• _Task instructions_: When counting, include every line of the data that holds "support", then state the total alone.

• _Stored data entries_:
##########

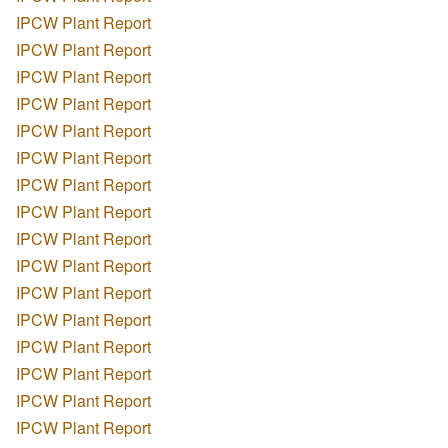
IPCW Plant Report
IPCW Plant Report
IPCW Plant Report
IPCW Plant Report
IPCW Plant Report
IPCW Plant Report
IPCW Plant Report
IPCW Plant Report
IPCW Plant Report
IPCW Plant Report
IPCW Plant Report
IPCW Plant Report
IPCW Plant Report
IPCW Plant Report
IPCW Plant Report
IPCW Plant Report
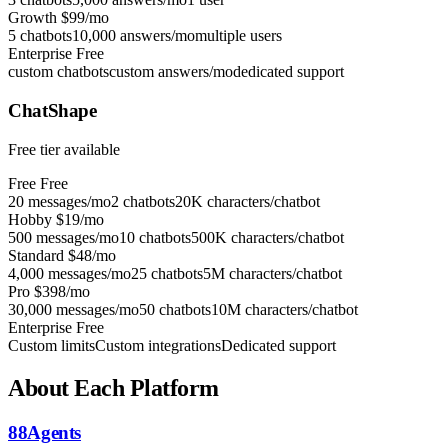
Growth
$99/mo
5 chatbots
10,000 answers/mo
multiple users
Enterprise
Free
custom chatbots
custom answers/mo
dedicated support
ChatShape
Free tier available
Free
Free
20 messages/mo
2 chatbots
20K characters/chatbot
Hobby
$19/mo
500 messages/mo
10 chatbots
500K characters/chatbot
Standard
$48/mo
4,000 messages/mo
25 chatbots
5M characters/chatbot
Pro
$398/mo
30,000 messages/mo
50 chatbots
10M characters/chatbot
Enterprise
Free
Custom limits
Custom integrations
Dedicated support
About Each Platform
88Agents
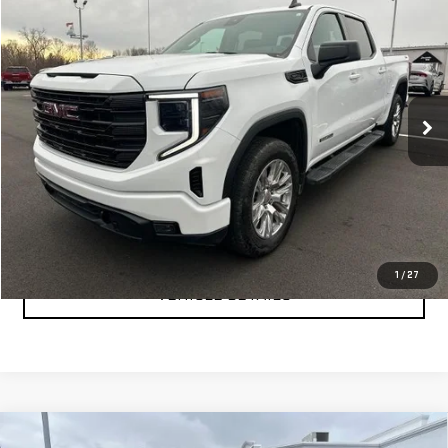
$47,999
USED
2024
GMC SIERRA 1500
ELEVATION
YOUR PRICE AS LOW AS
Price Drop
VIN:
3GTUUCE89RG361550
Stock:
P2157
Model:
TK10543
40,249 mi
Ext.
Int.
CLICK TO CALL
TEXT MY TRADE VALUE
1
/
27
VEHICLE DETAILS
Compare Vehicle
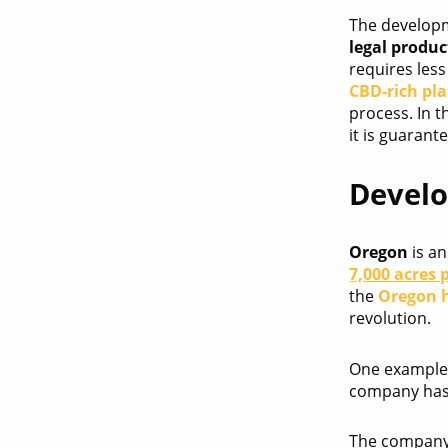
The developm
legal produc
requires les
CBD-rich pl
process. In 
it is guarant
Develo
Oregon
is an
7,000 acres 
the
Oregon 
revolution.
One example 
company has
The company h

##########

• _Output of the task_: 2